Daí que uma das suas propostas passe precisamente por reduzir o universo das contas a fiscalizar. Costa Andrade defende que, em relação às autárquicas, sejam apenas objecto de análise as contas dos partidos, coligações e movimentos cívicos que, previsivelmente, venham a auferir subvenção pública. Nas autárquicas, a lei atribui subvenção aos “partidos, coligações e grupos de cidadãos que concorram simultaneamente aos dois órgãos municipais [executivo e assembleia municipal] e obtenham representação de pelo menos um elemento directamente eleito ou, no mínimo, 2% dos votos em cada sufrágio”.

Mas há muito mais, em quantidade e sensibilidade. Um dos aspectos mais sensíveis é mesmo a fiscalização das contas dos grupos parlamentares. É provavelmente o assunto mais sensível em cima da mesa. As contas das bancadas parlamentares são consideradas a porta do cavalo do financiamento ilegal dos partidos: quando apresentam as suas contas anuais, incluem as subvenções aos grupos parlamentares nas suas receitas, misturando gastos do partido com despesas das bancadas e assim impedindo uma fiscalização correcta das contas de uns e de outros.
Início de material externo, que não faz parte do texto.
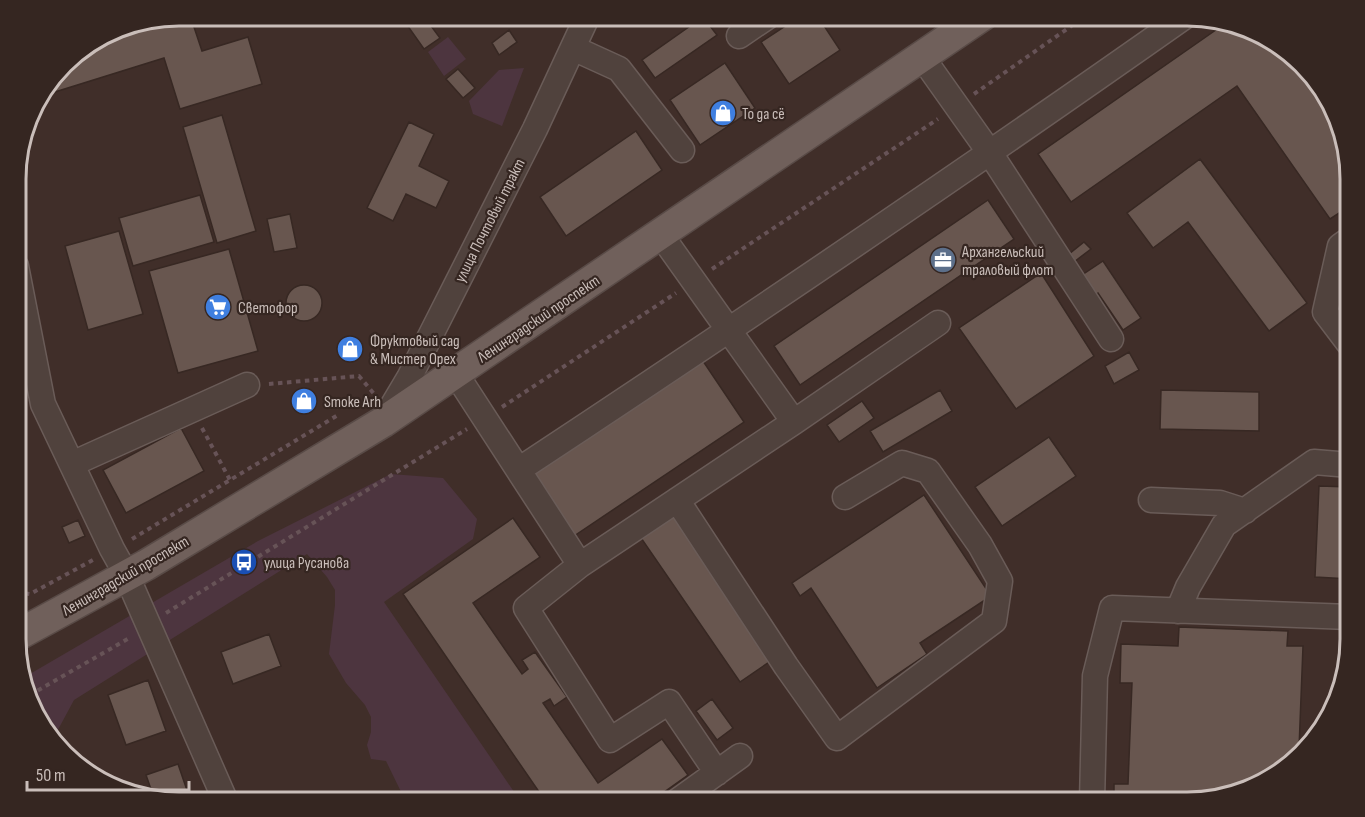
<svg xmlns="http://www.w3.org/2000/svg" width="1365" height="817" font-family="'Sofia Sans Condensed',sans-serif">
<rect width="100%" height="100%" fill="#402e29"/>
<!-- green -->
<path fill="#4d353f" d="M 448,37 L 466,59 L 444,76 L 428,52 Z
M 524,68 L 502,126 L 473,114 L 469,101 L 499,70 Z
M 391,474 L 443,478 L 477,519 L 473,539 L 384,602 L 521,802 L 406,802 L 386,761 L 371,759 L 367,745 L 371,732 L 371,717 L 365,705 L 346,683 L 329,654 L 335,605 L 335,590 L 327,577 L 307,554 L 74,700 L 53,739 L 42,729 L 23,678 L 258,541 Z"/>
<!-- building -->
<path fill="#68564f" stroke="#372823" stroke-width="1.5" d="M 179,15 L 190,15 L 202,51 L 248,37 L 262,84 L 180,109 L 164,58 L 42,96 L 71,56 L 116,27 Z
M 400,15 L 423,15 L 440,38 L 424,49 Z
M 802,15 L 817,15 L 840,50 L 789,84 L 761,42 Z
M 703,17 L 717,35 L 655,78 L 642,60 Z
M 1223,25 L 1268,37 L 1328,97 L 1350,168 L 1350,206 L 1330,219 L 1237,86 L 1071,202 L 1038,154 Z
M 509,30 L 517,42 L 499,55 L 492,43 Z
M 725,63 L 755,108 L 700,145 L 670,100 Z
M 458,69 L 475,88 L 463,98 L 446,79 Z
M 222,115 L 256,231 L 217,243 L 183,127 Z
M 409,122 L 434,134 L 419,166 L 449,181 L 436,208 L 406,194 L 393,221 L 367,208 Z
M 636,131 L 662,170 L 566,236 L 540,197 Z
M 1200,159 L 1307,303 L 1269,331 L 1188,222 L 1153,248 L 1127,213 Z
M 200,195 L 214,242 L 133,266 L 119,218 Z
M 988,200 L 1014,239 L 800,385 L 774,346 Z
M 290,214 L 297,248 L 274,252 L 267,219 Z
M 119,231 L 143,314 L 88,330 L 65,246 Z
M 1084,242 L 1091,249 L 1070,265 L 1064,258 Z
M 229,249 L 258,351 L 178,373 L 149,271 Z
M 1103,261 L 1141,318 L 1123,330 L 1098,293 L 1092,297 L 1079,277 Z
M 1041,273 L 1094,356 L 1016,409 L 959,328 Z
M286 303a18 18 0 1 1 36 0a18 18 0 1 1-36 0Z
M 353,342 L 356,351 L 341,356 L 337,348 Z
M 1129,352 L 1139,370 L 1114,384 L 1105,366 Z
M 701,358 L 744,422 L 571,538 L 528,475 Z
M 940,390 L 952,411 L 883,452 L 870,431 Z
M 1161,390 L 1259,392 L 1259,431 L 1160,429 Z
M 862,401 L 874,418 L 839,442 L 827,425 Z
M 181,428 L 204,471 L 126,513 L 103,470 Z
M 1049,437 L 1076,476 L 1002,526 L 975,487 Z
M 16,484 L 25,497 L 16,502 Z
M 1319,486 L 1350,487 L 1350,579 L 1315,577 Z
M 924,495 L 991,596 L 920,643 L 927,654 L 877,688 L 811,588 L 800,596 L 792,583 Z
M 674,510 L 775,658 L 740,682 L 639,535 Z
M 513,518 L 540,557 L 473,603 L 522,674 L 528,669 L 522,660 L 535,652 L 567,697 L 554,706 L 550,699 L 543,703 L 598,783 L 662,739 L 688,775 L 650,802 L 546,802 L 403,594 Z
M 78,520 L 85,536 L 69,543 L 62,527 Z
M 16,559 L 24,573 L 16,578 Z
M 1179,627 L 1288,631 L 1287,646 L 1303,646 L 1299,749 L 1268,780 L 1197,802 L 1114,802 L 1114,784 L 1128,784 L 1132,683 L 1120,683 L 1121,644 L 1178,646 Z
M 269,634 L 281,666 L 233,684 L 221,652 Z
M 148,680 L 166,731 L 126,745 L 108,695 Z
M 712,699 L 733,728 L 717,740 L 696,711 Z
M 178,764 L 191,802 L 178,802 L 153,795 L 146,775 Z"/>
<g fill="none" stroke-linecap="round" stroke-linejoin="round">
<defs>
<path id="minor" d="M 739,36 L 770,15
M 573,48 L 619,69 L 682,150
M 922,57 L 990,153 L 1111,339
M 661,235 L 794,422
M 1350,239 L 1340,246 L 1325,312 L 1350,345
M 16,266 L 43,404 L 112,549 L 126,574 L 226,802
M 456,374 L 580,565
M 384,420 L 409,378 L 535,129 L 588,15
M 72,464 L 247,385
M 520,469 C 744,321 967,170 1187,15
M 677,500 L 786,666 L 837,738 L 994,621 L 1000,581 L 980,545 L 928,471 L 902,463 L 845,497
M 1151,500 L 1220,503 L 1245,511
M 1178,611 L 1188,587 L 1224,525 L 1314,462 L 1350,465
M 717,773 L 669,702 L 610,740 L 526,608 L 580,565 L 794,422 L 938,323
M 676,802 L 740,756
M 1092,802 L 1095,676 L 1112,608 L 1350,617"/>
<path id="major" d="M 16,636 L 146,565 L 383,422 L 983,15"/>
</defs>
<!-- minor casing -->
<use href="#minor" stroke="#6a5c58" stroke-width="27"/>
<!-- major casing -->
<use href="#major" stroke="#594b47" stroke-width="33"/>
<!-- path -->
<path stroke="#675357" stroke-width="4" stroke-dasharray="4.5 4.5" stroke-linecap="butt" d="M 974,94 L 1087,15
M 712,269 L 938,119
M 269,384 L 359,376 L 375,395
M 502,407 L 676,293
M 202,428 L 230,480
M 132,539 L 338,415
M 16,592 L 30,594 L 93,560
M 166,613 L 467,429
M 30,695 L 131,637"/>
<!-- minor -->
<use href="#minor" stroke="#50423d" stroke-width="24"/>
<!-- major -->
<use href="#major" stroke="#70605b" stroke-width="30"/>
</g>
<!-- icons -->
<defs>
<symbol id="shop-disc" viewBox="-11 -11 22 22"><circle r="9.5" fill="#3f7fe0" stroke="#352621"/><path d="M-5-2.5h2.3a2.7 3.5 0 0 1 5.4 0H5L5.5 6h-11ZM-1.5-2.5h3a1.5 2.3 0 0 0-3 0Z" fill="#fff"/></symbol>
<symbol id="office-disc" viewBox="-11 -11 22 22"><circle r="9.5" fill="#5c6f8a" stroke="#352621"/><path d="M-6-3h4V-5.5h4V-3h4V5H-6ZM-1-4.5V-3h2v-1.5ZM-6 0V1H6V0Z" fill="#fff"/></symbol>
<symbol id="supermarket-disc" viewBox="-11 -11 22 22"><circle r="9.5" fill="#3f7fe0" stroke="#352621"/><path d="M-6-5.5h2.5l.6 2H6L4.5 2H-2.5L-4.4-4H-6ZM-1.5 3.2a1.3 1.3 0 1 0 .1 0ZM3 3.2a1.3 1.3 0 1 0 .1 0Z" fill="#fff"/></symbol>
<symbol id="bus-disc" viewBox="-11 -11 22 22"><circle r="9.5" fill="#1a4fb4" stroke="#352621"/><path d="M-5-6H5V4H4V6H2V4H-2V6H-4V4H-5ZM-3.5-4V0h7V-4ZM-3.5 1.2v1.5H-2V1.2ZM2 1.2v1.5H3.5V1.2Z" fill="#fff"/></symbol>
</defs>
<g fill-rule="evenodd">
<use href="#shop-disc" x="708" y="98" width="30" height="30"/>
<use href="#office-disc" x="928" y="245" width="30" height="30"/>
<use href="#supermarket-disc" x="203" y="292" width="30" height="30"/>
<use href="#shop-disc" x="335" y="334" width="30" height="30"/>
<use href="#shop-disc" x="289" y="386" width="30" height="30"/>
<use href="#bus-disc" x="229" y="547" width="30" height="30"/>
</g>
<g text-anchor="middle" stroke-width="4.5" stroke-linejoin="round" paint-order="stroke">
<!-- poi labels -->
<g font-size="16" fill="#cabeba" stroke="#352621" text-anchor="start">
<text x="742" y="119">То да сё</text>
<text x="962" y="257">Архангельский<tspan x="962" dy="18">траловый флот</tspan></text>
<text x="238" y="313">Светофор</text>
<text x="370" y="346">Фруктовый сад<tspan x="370" dy="18">&amp; Мистер Орех</tspan></text>
<text x="324" y="407">Smoke Arh</text>
<text x="264" y="568">улица Русанова</text>
</g>
<!-- street labels -->
<g font-size="16" fill="#cabeba" stroke="#352621">
<text transform="translate(489 220) rotate(-63)" y="6">улица Почтовый тракт</text>
<text transform="translate(538 318) rotate(-34)" y="6">Ленинградский проспект</text>
<text transform="translate(125 575) rotate(-30)" y="6">Ленинградский проспект</text>
</g>
</g>
<!-- crop -->
<path d="M0 0H1365V817H0ZM179 26H1187A153 153 0 0 1 1340 179V639A153 153 0 0 1 1187 792H179A153 153 0 0 1 26 639V179A153 153 0 0 1 179 26Z" fill="#352621" fill-rule="evenodd"/>
<path fill="none" stroke="#cabeba" stroke-width="3" d="M179 26H1187A153 153 0 0 1 1340 179V639A153 153 0 0 1 1187 792H179A153 153 0 0 1 26 639V179A153 153 0 0 1 179 26Z"/>
<!-- scale -->
<path d="M27 781v9h162v-9" fill="none" stroke="#cabeba" stroke-width="3"/>
<text x="36" y="781" font-size="18" fill="#cabeba" stroke="#352621" stroke-width="4.5" paint-order="stroke">50 m</text>
</svg>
O assunto valeu milhares de multas aos partidos ao longo dos anos, mereceu várias alterações à lei e um veto do Tribunal Constitucional quando os partidos lhe atribuíram directamente esta competências (antes era do Tribunal de Contas), e ainda promete dar alguma confusão nos próximos tempos. Em Fevereiro de 2015, o parlamento aprovou por unanimidade uma alteração legislativa que atribui directamente à ECFP a competência da sua fiscalização, com efeitos retroactivos a 2014. No Tribunal Constitucional, a atribuição desta competência à ECFP não é pacífica, mas é lei vigente. O que causa muitas dificuldades e entropias.